Wandering Thoughts archives

2017-04-03

Some DNSBL developments I've just heard about

I mentioned recently that choosing DNS blocklists isn't necessarily a one-time thing that you set and forget. I always knew this in a vague and general way, but I had mostly ignored it until recently. More specifically, until I was writing that entry and wound up looking at the CBL front page, which had a March 24th announcement of news about the PSKY DNS blocklist. To wit, that PSKY had apparently been 'borrowing' Spamhaus data without authorization, that this has been stopped, and that it wasn't clear if they listed anything much any more. We've never deployed PSKY on our main mail server, but I had deployed it on my personal sinkhole spamtrap and it had been having a pretty good hit ratio. 'Had' being the operative word, because starting around the appropriate time I'd not really logged any hits against it.

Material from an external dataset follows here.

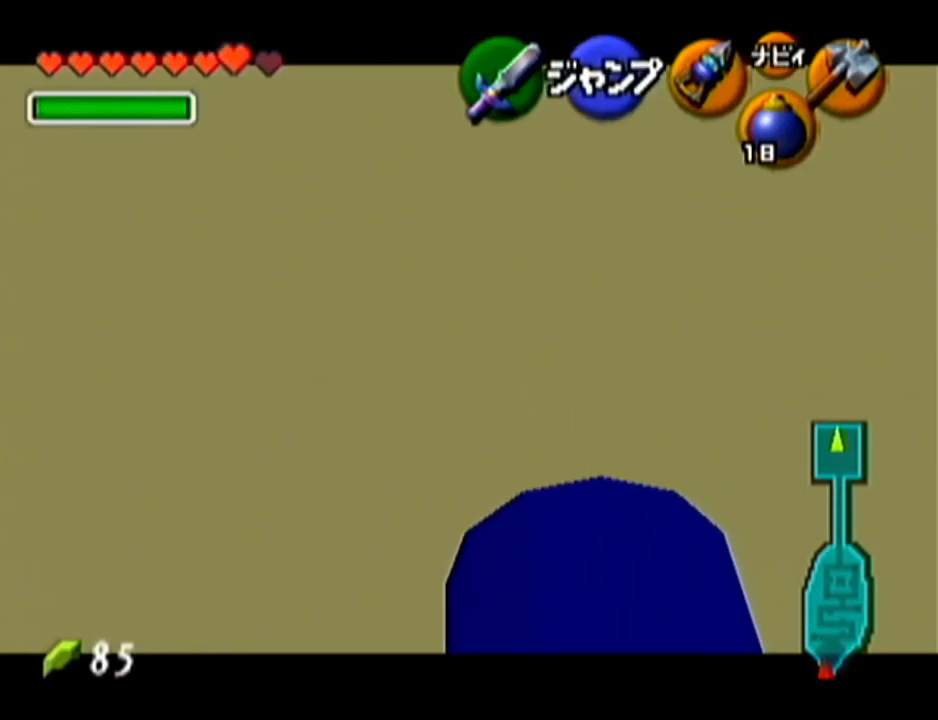
{"buttons": ["Z"], "left_stick": "down", "events": []}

All of this sent me reading through the rest of the 'Other DNSBLs' portion of the CBL's FAQ. Some of their current opinions match mine (such as Barracuda's public DNSBL being quite aggressive), but others were a surprise to me. Most prominently, the CBL people feel that the current Spamcop BL is now sufficiently safe to use as a general DNS blocklist, where my past experience with it (from several years ago) was that it was too hair-trigger. The rest of the FAQ is interesting in its own way, mostly in that it seems to confirm that there aren't really very many effective DNSBLs any more. Or at least not very many that the CBL feels that they need to talk about.

All we use in our spam filtering is Spamhaus, and I don't think there's much chance that we'll change that. The Spamhaus ZEN is as close as we can get to a high trust, fire and forget DNS blocklist, and even then our users have to opt in to it. But it doesn't hurt to keep an eye on the DNS blocklist landscape every so often (even if there seems to be less landscape than there used to be).

(That diminishing landscape is one reason I'm saddened by the news about PSKY's blocklist. When I first heard of them, they were the first new and effective DNSBL for some time, and frankly we can always do with more good spam-blocking.)